Menu Expand
Data Management for Researchers

Data Management for Researchers

Kristin Briney

(2015)

Abstract

A comprehensive guide to everything scientists need to know about data management, this book is essential for researchers who need to learn how to organize, document and take care of their own data.

Researchers in all disciplines are faced with the challenge of managing the growing amounts of digital data that are the foundation of their research. Kristin Briney offers practical advice and clearly explains policies and principles, in an accessible and in-depth text that will allow researchers to understand and achieve the goal of better research data management.

Data Management for Researchers includes sections on:

* The data problem – an introduction to the growing importance and challenges of using digital data in research. Covers both the inherent problems with managing digital information, as well as how the research landscape is changing to give more value to research datasets and code.

* The data lifecycle – a framework for data’s place within the research process and how data’s role is changing. Greater emphasis on data sharing and data reuse will not only change the way we conduct research but also how we manage research data.

* Planning for data management – covers the many aspects of data management and how to put them together in a data management plan. This section also includes sample data management plans.

* Documenting your data – an often overlooked part of the data management process, but one that is critical to good management; data without documentation are frequently unusable.

* Organizing your data – explains how to keep your data in order using organizational systems and file naming conventions. This section also covers using a database to organize and analyze content.

* Improving data analysis – covers managing information through the analysis process. This section starts by comparing the management of raw and analyzed data and then describes ways to make analysis easier, such as spreadsheet best practices. It also examines practices for research code, including version control systems.

* Managing secure and private data – many researchers are dealing with data that require extra security. This section outlines what data falls into this category and some of the policies that apply, before addressing the best practices for keeping data secure.

* Short-term storage – deals with the practical matters of storage and backup and covers the many options available. This section also goes through the best practices to insure that data are not lost.

* Preserving and archiving your data – digital data can have a long life if properly cared for. This section covers managing data in the long term including choosing good file formats and media, as well as determining who will manage the data after the end of the project.

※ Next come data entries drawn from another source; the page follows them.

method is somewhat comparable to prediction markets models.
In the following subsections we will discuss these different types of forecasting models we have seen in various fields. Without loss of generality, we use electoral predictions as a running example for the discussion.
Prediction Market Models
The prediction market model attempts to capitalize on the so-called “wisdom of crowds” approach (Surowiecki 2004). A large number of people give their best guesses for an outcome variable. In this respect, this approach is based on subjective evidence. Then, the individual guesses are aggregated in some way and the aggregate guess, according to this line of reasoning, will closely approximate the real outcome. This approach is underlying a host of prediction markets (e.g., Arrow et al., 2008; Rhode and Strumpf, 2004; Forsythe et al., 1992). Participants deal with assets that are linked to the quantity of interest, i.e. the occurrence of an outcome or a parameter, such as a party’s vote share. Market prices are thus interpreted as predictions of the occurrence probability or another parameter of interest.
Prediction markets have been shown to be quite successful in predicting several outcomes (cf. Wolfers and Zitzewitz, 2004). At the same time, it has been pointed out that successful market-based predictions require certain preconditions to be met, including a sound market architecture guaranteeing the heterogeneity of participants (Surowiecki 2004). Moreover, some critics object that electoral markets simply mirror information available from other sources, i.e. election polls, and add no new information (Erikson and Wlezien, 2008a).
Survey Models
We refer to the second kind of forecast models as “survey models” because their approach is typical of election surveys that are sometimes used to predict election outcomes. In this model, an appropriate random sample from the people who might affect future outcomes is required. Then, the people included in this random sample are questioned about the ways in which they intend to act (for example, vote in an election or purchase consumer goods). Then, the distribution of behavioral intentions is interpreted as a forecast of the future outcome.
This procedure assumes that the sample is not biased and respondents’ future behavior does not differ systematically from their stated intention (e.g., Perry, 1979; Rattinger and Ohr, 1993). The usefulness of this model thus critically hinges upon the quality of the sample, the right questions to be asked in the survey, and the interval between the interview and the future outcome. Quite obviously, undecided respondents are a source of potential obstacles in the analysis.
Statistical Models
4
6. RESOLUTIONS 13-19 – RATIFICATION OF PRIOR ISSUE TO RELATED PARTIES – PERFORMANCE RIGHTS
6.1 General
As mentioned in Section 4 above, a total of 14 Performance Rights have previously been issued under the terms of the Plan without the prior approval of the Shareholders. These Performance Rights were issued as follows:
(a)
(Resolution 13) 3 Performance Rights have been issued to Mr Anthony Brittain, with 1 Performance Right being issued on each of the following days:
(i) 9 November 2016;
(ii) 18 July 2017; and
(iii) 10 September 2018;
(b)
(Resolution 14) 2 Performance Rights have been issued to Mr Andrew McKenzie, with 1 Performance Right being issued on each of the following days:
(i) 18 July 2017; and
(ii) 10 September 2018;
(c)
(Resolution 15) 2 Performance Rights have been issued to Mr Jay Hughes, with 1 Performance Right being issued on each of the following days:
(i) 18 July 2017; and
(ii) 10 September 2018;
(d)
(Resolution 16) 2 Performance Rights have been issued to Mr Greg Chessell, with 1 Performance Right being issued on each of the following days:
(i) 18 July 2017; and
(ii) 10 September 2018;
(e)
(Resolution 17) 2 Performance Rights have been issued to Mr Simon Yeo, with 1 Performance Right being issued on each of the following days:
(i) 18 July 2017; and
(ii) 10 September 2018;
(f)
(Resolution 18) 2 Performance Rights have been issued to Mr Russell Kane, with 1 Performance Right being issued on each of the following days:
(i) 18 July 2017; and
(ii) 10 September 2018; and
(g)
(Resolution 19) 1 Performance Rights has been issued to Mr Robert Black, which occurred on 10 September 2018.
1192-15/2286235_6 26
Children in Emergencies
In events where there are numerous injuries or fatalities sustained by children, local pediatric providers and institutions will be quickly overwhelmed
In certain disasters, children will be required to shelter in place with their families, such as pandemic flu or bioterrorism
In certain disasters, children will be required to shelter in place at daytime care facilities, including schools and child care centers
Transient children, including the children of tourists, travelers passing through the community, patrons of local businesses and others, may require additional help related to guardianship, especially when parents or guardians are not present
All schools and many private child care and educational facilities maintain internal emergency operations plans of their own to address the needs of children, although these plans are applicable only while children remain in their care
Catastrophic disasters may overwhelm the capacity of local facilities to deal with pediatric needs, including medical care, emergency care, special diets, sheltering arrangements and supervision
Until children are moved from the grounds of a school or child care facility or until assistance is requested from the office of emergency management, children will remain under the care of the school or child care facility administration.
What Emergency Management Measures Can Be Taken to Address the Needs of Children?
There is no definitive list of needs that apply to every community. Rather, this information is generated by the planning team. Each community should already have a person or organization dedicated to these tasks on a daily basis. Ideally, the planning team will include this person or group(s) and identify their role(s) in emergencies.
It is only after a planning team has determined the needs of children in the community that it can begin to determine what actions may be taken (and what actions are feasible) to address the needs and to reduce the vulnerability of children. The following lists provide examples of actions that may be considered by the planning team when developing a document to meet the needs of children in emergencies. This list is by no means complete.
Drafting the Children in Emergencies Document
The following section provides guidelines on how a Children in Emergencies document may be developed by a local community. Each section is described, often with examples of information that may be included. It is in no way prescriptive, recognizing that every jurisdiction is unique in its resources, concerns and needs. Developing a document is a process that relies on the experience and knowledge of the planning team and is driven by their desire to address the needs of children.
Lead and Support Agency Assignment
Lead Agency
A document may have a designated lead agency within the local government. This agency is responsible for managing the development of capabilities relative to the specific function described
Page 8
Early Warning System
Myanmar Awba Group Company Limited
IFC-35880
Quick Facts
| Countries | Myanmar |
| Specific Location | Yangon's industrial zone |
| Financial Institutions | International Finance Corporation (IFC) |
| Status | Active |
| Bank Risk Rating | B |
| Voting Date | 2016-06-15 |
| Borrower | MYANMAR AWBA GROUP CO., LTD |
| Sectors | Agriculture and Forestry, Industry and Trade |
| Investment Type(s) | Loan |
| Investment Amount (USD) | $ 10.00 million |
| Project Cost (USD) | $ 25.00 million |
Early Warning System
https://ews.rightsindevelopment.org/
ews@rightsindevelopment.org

* Sharing/publishing your data – addresses how to make data sharing across research groups easier, as well as how and why to publicly share data. This section covers intellectual property and licenses for datasets, before ending with the altmetrics that measure the impact of publicly shared data.

* Reusing data – as more data are shared, it becomes possible to use outside data in your research. This chapter discusses strategies for finding datasets and lays out how to cite data once you have found it.

This book is designed for active scientific researchers but it is useful for anyone who wants to get more from their data: academics, educators, professionals or anyone who teaches data management, sharing and preservation.

"An excellent practical treatise on the art and practice of data management, this book is essential to any researcher, regardless of subject or discipline." —Robert Buntrock, Chemical Information Bulletin


... recommended as a textbook for graduate-level research techniques courses. It's an important resource for academic and special library shelves and a vital reference for anyone working with data.


Kristen LaBonte

Briney has written a useful primer on data management for researchers which provides practical advice throughout on managing data. It is easy to read and clearly structured. http://www.ariadne.ac.uk/issue75/cole


Gareth Cole, Loughborough University Library

For researchers and consumers of data who are often fraught with managing excess information, Briney's book offers valuable techniques, strategies and standards to help achieve proficient data management and successful outcomes. This book can be useful to both novice researchers and well-established scientists alike. 


Mary F. Miles

Kristin Briney has a PhD in physical chemistry and a Master’s degree in library and information studies from the University of Wisconsin-Madison, and currently works in an academic library, advising researchers on data management planning. Her blog can be found at www.dataabinitio.com.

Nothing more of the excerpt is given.